▸ **Text for analysis**:
=== Section Start ===
Well, like I said…no age statement.  Japan is dealing simultaneously with serious overdemand and vastly understuffed warehouses.  If this was Scotland I would suggest it had to do with poor foresight, but I don’t think anyone realistically could have foreseen the rise of Japanese malts to the world stage (or even blends, for that matter!).  I’ve read a few whisky wordsmiths suggest they raised early cautions, but 5, 6, 7 years ago is not the sort of early caution that alleviates pressures on a spirit that relies on the advancement of years for development of flavour profile.

Does this mean we’re more forgiving of Japanese NAS whiskies than Scotland’s sleight of hand?  Nah, not really.  Japan relies less on historical governance and adherence to legislated restrictions than does Scotland, ergo less need to cowtow to the party line.  Tell us it is young and delicious, share the age on the bottle and concede the cask make-up.  Let’s face it…it’s not like the SWA will come a-knocking on those eastern shores.  Unfortunately, the reality is that Japan has sort of positioned itself as the legitimate heir to the Scottish empire, inheriting (if unofficially) its standards, conventions and, in a way, exists almost like a Platonic ‘form’.  Good luck shedding that skin now.  Am I getting too deep here?  perhaps.  So let’s move on.

Long and short of it is that this 500 ml bottle of 51.4% blended whisky is a hell of a drink.  Bold and rich, balanced and nuanced.  Much to like here.  And though I don’t know the current pricing, this one was about $55 Canadian when I grabbed it a couple years back.  Not bad at all.

Nose:  Definitely noses like a Japanese whisky.  Chocolate, soft balanced spices and poached fruit.  Some savoury mince notes.  Pepper, raspberry and blackberry.  Notes of spiced dough.  Lovely nose.  I would guess malt, not blend.

Palate:  Arrives with spice and clean oak.  Second sips are softer.  Fruits and milk chocolate, like a Cadbury Fruit & Nut bar.  Tea and tart fruit juice.  Apple.  Orange and cinnamon.  Very rich and heavy in dried fruits.  Which we love.  Spicy and savoury.  Big whisky, this.

Thoughts:  This one benefitted from a fair bit of breathing time in the bottle.  Not that it was rough off the cork, but the time spent mellowing was well-invested.

 

 – Image and words:  Curt

Nikka Taketsuru Pure Malt Review

Nikka Taketsuru Pure Malt156

43% abv

Score:  88/100

 

A Japanese blended malt from Nikka.  Non age-stated, but let’s assume a middling youth.  Asian malts mature a little bit differently from their Scottish brethren in most cases, so using the same metrics is misleading.  What I can say, though, is that this one is neither underdeveloped, nor is it gracefully waltzing up into its golden years (that apex of maturity we ache for in the whisky world).
=== Section End ===
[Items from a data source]
=== Section Start ===
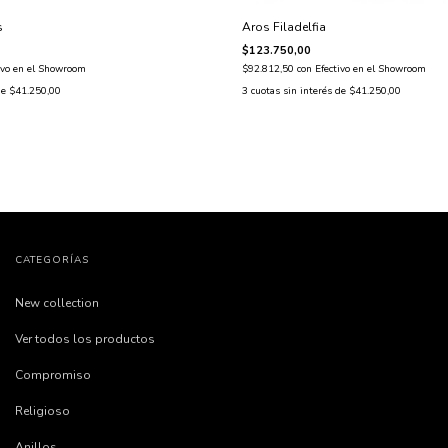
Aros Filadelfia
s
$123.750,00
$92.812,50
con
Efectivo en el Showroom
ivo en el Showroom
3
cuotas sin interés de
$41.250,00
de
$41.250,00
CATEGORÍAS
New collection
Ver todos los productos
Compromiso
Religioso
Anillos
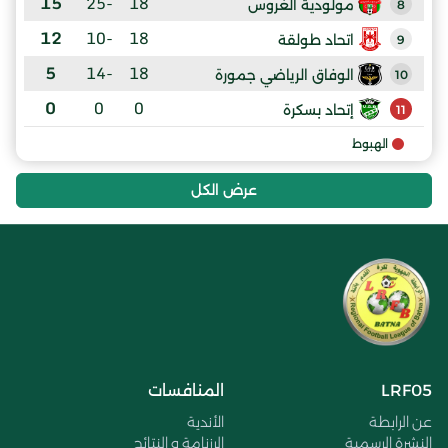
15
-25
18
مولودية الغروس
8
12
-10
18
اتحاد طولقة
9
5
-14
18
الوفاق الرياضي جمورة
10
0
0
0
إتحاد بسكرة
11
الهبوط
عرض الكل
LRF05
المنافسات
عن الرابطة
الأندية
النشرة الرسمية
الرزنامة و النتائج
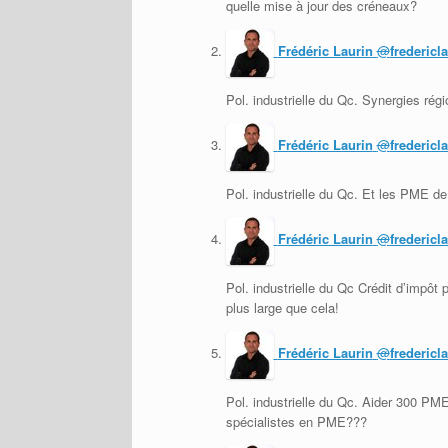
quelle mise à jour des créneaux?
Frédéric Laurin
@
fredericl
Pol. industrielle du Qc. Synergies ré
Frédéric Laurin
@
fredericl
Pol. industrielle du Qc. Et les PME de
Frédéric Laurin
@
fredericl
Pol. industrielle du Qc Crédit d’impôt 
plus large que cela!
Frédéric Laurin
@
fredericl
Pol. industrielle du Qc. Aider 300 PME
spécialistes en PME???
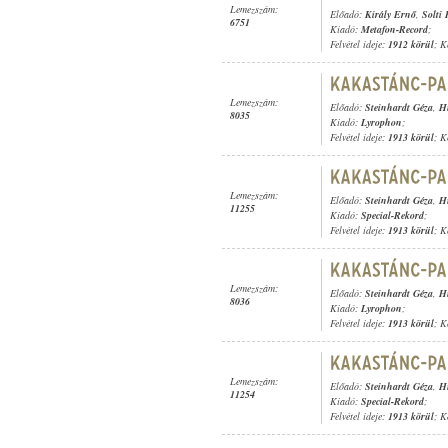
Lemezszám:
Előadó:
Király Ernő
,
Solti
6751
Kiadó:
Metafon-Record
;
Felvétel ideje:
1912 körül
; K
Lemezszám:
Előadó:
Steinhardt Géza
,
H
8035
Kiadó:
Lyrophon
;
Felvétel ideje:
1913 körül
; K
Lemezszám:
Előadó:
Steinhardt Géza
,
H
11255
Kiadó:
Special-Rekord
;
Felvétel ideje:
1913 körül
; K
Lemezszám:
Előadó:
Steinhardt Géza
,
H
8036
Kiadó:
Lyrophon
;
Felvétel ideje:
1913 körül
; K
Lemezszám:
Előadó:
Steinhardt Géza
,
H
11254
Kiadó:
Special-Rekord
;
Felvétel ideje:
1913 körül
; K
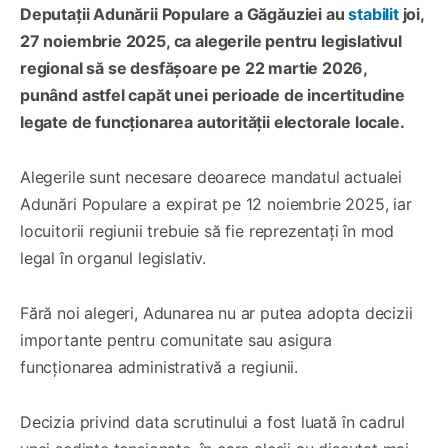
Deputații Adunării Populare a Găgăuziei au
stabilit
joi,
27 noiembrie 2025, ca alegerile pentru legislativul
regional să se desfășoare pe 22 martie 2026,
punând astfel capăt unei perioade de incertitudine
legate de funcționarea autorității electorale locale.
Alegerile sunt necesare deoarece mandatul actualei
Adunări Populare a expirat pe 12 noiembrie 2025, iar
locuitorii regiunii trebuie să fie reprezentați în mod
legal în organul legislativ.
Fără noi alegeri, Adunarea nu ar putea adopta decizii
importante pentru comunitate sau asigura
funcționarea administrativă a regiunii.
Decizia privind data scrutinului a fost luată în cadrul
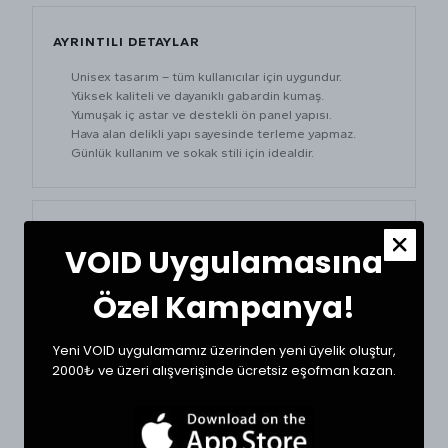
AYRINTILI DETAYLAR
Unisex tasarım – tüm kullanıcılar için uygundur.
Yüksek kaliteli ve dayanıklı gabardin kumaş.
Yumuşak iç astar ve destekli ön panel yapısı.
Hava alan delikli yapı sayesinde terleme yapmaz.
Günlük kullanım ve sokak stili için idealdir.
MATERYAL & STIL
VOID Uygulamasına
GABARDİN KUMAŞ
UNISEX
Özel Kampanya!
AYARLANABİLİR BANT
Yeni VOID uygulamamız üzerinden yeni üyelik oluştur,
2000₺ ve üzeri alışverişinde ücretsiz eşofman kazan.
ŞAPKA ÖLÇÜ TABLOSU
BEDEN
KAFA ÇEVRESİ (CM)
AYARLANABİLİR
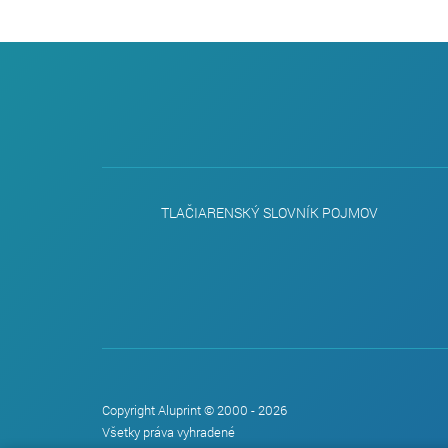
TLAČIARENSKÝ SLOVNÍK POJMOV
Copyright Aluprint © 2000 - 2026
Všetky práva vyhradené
=== Section End ===
=== Section Start ===
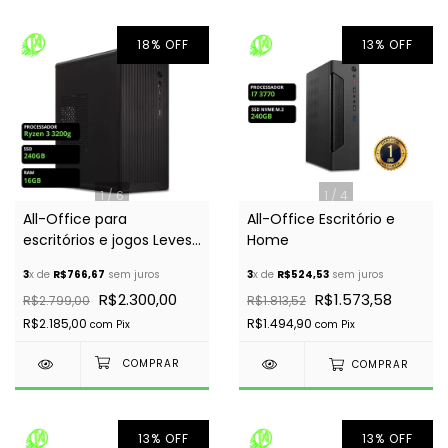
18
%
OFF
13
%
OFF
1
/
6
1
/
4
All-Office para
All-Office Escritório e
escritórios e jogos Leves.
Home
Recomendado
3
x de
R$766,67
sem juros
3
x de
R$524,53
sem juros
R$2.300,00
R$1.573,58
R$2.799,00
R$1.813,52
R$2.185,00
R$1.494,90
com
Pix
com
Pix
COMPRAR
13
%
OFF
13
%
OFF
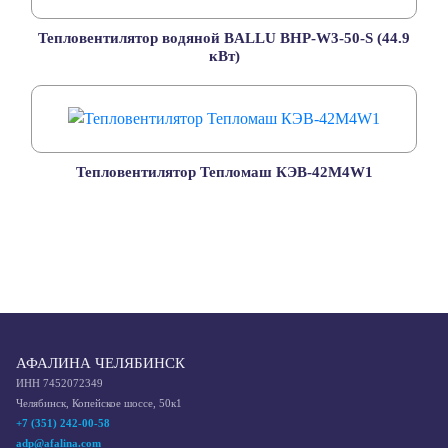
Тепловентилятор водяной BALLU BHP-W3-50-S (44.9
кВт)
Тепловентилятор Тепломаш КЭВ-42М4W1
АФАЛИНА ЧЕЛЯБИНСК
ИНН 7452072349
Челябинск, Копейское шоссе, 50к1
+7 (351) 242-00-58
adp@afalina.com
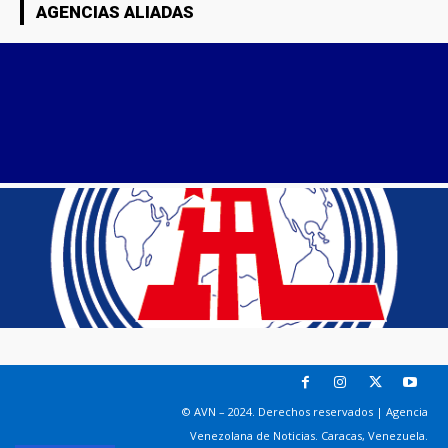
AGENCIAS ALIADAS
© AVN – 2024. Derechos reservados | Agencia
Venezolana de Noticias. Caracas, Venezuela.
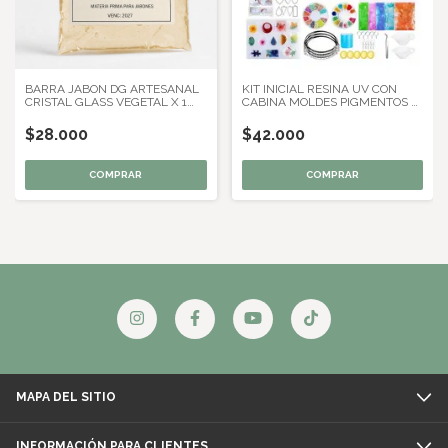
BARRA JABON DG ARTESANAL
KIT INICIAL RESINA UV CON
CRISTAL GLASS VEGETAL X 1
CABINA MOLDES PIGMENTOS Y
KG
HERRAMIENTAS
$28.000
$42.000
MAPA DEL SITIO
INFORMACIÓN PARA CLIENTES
=== Section End ===
▸ **Instruction**: Rewrite the whisky review starting at the words "Nose:  Definitely noses" and ending after "malt, not blend.", with "raspberry" changed to "cherry".

▸ **Expected output**:
Nose:  Definitely noses like a Japanese whisky.  Chocolate, soft balanced spices and poached fruit.  Some savoury mince notes.  Pepper, cherry and blackberry.  Notes of spiced dough.  Lovely nose.  I would guess malt, not blend.